Depuis le début de la guerre le 2 mars entre les deux belligérants, plus de 2 500 personnes ont été tuées au Liban, selon les autorités libanaises qui recensent plus d’un million de déplacés ayant fui les zones bombardées ou concernées par des avis d’évacuation israéliens.
Environ «1,24 million de personnes – soit près d’une personne sur quatre de la population analysée dans l’étude – devraient faire face à des niveaux d’insécurité alimentaire» à des niveaux de crise ou pire, entre avril et août 2026, précise un communiqué commun du Programme alimentaire mondial (PAM), de l’Organisation des Nations unies pour l’alimentation et l’agriculture (FAO) et du ministère libanais de l’Agriculture.
Selon l’étude réalisée par le Cadre intégré de classification de la sécurité alimentaire (IPC), qui mesure la faim et la malnutrition dans le monde, «il s’agit d’une détérioration significative» par rapport à la précédente période étudiée.
De novembre 2025 à mars 2026, environ 874 000 personnes étaient classées dans des catégories de haut niveau d’insécurité alimentaire, soit 17 % de la population analysée.
«Cette détérioration est due au conflit, au déplacement de personnes et aux pressions économiques», ajoute le rapport, qui prévient que la situation risque de s’aggraver en l’absence d’aides appropriées.
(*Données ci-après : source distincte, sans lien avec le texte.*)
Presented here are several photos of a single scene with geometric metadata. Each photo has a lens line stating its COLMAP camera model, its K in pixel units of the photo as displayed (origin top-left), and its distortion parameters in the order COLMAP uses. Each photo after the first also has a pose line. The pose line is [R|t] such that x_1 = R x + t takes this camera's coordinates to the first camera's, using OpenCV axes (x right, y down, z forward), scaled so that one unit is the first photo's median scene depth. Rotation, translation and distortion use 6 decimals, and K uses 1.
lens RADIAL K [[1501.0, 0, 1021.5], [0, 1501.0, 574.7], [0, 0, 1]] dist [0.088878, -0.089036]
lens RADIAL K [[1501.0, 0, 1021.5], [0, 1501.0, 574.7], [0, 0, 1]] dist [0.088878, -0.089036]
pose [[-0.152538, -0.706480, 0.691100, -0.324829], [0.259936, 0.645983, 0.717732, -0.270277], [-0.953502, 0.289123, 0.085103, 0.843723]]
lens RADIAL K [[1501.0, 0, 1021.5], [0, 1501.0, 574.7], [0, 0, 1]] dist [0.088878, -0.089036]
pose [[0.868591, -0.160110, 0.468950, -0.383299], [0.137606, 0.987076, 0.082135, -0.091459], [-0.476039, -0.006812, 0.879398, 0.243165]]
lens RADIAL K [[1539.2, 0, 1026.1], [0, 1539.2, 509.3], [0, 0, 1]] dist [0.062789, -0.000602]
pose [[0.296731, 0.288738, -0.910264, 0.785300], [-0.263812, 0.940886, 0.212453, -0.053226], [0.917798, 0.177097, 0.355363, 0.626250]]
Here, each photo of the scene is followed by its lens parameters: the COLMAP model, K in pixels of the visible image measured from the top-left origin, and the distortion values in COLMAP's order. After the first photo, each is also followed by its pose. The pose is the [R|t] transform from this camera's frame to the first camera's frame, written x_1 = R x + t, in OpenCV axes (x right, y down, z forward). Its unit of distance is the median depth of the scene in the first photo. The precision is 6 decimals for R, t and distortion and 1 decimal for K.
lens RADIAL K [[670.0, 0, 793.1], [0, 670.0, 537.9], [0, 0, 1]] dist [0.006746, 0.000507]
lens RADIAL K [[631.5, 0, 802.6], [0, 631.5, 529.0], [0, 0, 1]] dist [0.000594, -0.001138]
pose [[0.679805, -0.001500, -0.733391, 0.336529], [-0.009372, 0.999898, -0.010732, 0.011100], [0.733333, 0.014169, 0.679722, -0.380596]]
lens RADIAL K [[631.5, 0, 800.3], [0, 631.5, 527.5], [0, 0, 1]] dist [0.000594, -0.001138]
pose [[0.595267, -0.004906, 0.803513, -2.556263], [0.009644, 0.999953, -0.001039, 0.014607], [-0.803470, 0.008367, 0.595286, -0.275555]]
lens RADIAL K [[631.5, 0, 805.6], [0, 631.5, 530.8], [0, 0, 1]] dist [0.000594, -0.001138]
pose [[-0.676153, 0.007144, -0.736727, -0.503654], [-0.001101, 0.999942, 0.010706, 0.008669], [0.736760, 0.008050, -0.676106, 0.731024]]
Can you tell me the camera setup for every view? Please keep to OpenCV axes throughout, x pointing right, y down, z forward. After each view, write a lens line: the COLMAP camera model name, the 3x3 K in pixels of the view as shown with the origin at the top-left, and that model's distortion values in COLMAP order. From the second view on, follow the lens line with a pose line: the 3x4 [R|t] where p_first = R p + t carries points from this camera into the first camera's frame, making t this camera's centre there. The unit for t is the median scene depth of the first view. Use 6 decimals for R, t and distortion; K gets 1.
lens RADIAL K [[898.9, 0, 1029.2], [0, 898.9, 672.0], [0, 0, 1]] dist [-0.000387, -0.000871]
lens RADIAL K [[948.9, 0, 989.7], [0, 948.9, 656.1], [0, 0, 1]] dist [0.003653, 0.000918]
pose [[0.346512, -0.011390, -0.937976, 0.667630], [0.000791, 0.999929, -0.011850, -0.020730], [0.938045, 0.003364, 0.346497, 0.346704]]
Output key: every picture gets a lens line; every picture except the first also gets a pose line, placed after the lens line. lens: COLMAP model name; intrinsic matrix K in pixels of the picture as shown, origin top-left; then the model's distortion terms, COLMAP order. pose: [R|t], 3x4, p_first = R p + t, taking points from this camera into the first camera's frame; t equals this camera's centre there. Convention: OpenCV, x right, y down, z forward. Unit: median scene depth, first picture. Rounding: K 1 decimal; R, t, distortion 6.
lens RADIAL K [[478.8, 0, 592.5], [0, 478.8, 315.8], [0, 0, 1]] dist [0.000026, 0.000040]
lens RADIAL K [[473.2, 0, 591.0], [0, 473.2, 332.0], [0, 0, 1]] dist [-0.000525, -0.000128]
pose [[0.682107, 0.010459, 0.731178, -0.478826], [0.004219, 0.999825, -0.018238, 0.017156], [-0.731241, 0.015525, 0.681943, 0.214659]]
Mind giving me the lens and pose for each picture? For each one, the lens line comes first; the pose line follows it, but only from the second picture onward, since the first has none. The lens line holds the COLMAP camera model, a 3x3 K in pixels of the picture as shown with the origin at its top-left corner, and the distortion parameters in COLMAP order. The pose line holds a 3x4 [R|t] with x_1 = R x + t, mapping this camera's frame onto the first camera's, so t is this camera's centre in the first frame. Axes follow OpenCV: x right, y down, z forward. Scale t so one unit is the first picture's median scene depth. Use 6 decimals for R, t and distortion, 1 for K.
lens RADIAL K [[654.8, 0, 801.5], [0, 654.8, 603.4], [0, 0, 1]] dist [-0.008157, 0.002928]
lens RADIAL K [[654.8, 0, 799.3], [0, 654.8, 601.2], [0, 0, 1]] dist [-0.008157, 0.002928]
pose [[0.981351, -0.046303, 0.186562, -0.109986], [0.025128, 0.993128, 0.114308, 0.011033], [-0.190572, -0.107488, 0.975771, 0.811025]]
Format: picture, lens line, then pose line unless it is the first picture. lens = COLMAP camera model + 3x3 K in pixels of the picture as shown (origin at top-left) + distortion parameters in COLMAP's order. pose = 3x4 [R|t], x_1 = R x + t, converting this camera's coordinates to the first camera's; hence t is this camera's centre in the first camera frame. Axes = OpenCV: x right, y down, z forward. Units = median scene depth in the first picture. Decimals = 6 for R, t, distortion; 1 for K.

Le Hezbollah a entraîné le 2 mars le Liban dans la guerre au Moyen-Orient en lançant des attaques sur Israël pour venger la mort du guide suprême iranien Ali Khamenei, tué dans l’offensive israélo-américaine contre l’Iran.
Israël a riposté par des frappes meurtrières. Un cessez-le-feu est en vigueur depuis le 17 avril mais les deux belligérants ont poursuivi les combats en s’accusant mutuellement de violer la trêve.